翌日の朝食は、ロック・シェルの入ったスープだった。
焼いても美味かったが、スープにしてもロック・シェルは十分に美味しく、自然と俺たちのモチベーションはアップ。
美味い食材の確保という方面で力の入った俺たちは、ロック・シェルが見つかる度にしっかりと確保しながら、坂道を下っていった。
当然、ロック・ゴーレムも出現はするのだが、何の価値もないそれは、今ではただの障害物である。
そう、文字通りの意味で、障害物。バリケード。
昨日、懸案となっていた、坂を転がってくるかもしれないゴーレムに対応できるよう、数体分の残骸を使って、車が突っ込んでも止められそうな物をドンと設置してみたのだが……本当に効果があるかは謎である。

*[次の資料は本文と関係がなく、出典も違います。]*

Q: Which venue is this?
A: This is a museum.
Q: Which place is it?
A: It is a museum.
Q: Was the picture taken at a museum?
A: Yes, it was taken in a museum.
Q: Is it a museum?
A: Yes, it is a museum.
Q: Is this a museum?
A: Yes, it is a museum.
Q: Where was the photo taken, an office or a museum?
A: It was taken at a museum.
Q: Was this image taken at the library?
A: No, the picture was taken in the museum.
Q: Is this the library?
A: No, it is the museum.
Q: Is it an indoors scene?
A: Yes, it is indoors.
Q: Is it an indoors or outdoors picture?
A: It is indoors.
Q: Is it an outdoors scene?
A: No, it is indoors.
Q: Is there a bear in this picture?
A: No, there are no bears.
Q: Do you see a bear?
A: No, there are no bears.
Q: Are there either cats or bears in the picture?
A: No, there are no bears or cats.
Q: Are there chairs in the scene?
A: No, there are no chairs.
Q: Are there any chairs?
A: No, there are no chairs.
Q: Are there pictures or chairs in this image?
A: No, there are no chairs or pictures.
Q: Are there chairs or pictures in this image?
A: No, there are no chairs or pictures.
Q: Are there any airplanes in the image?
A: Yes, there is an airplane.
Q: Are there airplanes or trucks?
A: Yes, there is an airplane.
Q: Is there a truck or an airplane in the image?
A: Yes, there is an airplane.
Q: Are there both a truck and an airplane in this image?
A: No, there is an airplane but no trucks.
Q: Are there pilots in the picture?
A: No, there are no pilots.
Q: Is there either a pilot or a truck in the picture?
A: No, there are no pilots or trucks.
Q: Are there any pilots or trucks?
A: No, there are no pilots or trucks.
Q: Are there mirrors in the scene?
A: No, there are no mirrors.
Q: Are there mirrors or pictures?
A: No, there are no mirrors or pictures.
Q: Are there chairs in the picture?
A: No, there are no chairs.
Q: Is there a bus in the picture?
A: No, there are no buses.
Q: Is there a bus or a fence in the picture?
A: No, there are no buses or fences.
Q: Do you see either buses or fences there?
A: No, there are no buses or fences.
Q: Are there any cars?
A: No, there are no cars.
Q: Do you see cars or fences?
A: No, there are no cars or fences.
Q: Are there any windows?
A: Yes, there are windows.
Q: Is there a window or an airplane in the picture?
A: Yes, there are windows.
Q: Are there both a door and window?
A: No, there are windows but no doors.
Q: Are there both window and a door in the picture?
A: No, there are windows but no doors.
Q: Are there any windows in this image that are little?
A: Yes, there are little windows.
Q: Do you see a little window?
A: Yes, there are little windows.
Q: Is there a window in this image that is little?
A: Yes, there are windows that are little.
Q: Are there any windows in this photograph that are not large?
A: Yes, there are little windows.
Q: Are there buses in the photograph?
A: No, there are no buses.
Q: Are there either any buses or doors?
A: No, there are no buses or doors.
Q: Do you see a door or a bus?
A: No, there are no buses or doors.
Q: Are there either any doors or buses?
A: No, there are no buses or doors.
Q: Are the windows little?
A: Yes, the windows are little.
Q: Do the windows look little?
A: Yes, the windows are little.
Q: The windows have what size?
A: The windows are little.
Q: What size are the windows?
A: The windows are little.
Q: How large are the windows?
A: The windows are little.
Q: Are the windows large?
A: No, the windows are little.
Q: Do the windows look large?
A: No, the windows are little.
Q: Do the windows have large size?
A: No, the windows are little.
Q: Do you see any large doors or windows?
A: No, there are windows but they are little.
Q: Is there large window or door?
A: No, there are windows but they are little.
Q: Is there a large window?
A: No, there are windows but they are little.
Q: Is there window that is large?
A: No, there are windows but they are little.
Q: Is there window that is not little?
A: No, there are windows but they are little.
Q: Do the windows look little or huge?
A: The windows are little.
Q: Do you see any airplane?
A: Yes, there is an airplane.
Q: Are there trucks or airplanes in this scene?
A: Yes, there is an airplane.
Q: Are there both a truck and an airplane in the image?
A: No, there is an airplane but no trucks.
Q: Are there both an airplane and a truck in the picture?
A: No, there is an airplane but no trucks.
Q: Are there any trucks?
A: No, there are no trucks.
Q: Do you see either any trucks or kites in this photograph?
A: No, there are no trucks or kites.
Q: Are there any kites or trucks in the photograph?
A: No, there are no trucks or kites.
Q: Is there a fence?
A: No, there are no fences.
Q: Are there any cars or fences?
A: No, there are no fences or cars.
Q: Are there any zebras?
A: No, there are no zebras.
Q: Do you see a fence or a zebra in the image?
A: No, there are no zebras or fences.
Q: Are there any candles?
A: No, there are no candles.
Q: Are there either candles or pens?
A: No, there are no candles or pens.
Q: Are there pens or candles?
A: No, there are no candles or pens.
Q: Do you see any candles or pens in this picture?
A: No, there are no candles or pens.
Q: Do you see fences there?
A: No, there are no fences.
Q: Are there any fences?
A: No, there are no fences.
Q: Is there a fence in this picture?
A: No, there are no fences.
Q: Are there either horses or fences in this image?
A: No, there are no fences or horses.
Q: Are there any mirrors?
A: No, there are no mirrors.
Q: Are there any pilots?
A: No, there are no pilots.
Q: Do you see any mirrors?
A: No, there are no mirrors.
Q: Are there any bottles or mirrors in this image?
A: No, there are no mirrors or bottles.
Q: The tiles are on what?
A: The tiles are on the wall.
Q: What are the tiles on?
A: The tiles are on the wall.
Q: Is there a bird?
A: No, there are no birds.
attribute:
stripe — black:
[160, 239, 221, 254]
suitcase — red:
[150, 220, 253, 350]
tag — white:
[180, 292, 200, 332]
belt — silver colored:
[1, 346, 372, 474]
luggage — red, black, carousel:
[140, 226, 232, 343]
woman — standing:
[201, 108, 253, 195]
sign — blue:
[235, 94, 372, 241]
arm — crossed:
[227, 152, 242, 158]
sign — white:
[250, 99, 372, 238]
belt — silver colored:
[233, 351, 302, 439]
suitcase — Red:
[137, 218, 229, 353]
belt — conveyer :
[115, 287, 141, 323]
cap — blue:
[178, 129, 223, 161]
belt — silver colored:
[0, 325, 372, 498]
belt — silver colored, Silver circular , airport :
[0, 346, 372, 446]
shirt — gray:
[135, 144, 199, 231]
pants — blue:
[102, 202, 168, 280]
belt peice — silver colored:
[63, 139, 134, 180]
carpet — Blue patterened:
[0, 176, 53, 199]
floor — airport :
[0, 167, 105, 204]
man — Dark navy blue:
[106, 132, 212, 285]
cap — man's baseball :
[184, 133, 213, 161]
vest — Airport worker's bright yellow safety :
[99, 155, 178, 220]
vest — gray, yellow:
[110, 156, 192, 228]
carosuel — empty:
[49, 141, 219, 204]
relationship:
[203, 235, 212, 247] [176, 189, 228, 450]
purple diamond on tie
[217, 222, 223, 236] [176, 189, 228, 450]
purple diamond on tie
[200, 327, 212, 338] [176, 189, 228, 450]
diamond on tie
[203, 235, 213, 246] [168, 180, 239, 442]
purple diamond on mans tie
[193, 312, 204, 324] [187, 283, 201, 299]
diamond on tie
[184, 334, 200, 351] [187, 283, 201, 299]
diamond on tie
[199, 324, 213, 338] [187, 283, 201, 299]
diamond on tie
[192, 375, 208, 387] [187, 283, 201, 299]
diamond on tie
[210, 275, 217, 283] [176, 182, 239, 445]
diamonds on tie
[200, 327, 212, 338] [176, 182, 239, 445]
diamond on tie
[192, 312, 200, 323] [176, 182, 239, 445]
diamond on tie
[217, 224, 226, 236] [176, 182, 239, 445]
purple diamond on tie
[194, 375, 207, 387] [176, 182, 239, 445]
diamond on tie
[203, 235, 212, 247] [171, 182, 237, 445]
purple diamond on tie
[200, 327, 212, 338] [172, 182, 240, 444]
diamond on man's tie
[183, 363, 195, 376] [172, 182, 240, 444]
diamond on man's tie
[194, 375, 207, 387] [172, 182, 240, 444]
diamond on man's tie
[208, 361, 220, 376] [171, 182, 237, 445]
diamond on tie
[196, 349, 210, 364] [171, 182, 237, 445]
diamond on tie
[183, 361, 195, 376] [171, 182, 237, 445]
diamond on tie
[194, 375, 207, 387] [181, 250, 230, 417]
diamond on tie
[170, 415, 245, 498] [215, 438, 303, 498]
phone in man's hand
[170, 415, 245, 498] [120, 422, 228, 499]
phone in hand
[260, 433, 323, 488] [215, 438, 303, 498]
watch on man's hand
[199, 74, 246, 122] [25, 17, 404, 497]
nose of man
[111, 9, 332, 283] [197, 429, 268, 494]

ダンジョンの罠にありがちな、単純に転がるだけの丸い岩と違って、ゴーレムって脚があるからなぁ。普通に乗り越えられそうで怖い。
そんなことをやりつつも、順調に奥へと進む俺たちだったが、その日の昼頃、ついに変化が現れた。
いつも通りに現れ、いつも通りにインパクト・ハンマーを叩きつけられたゴーレム。
その時の音が、これまでと明らかに違っていた。
これまでの『ガコンッ!』という音に対して、『ガキンッ!』という、やや硬質な音。
それと同時に、ハンマーを持つメアリの口からも声が上がった。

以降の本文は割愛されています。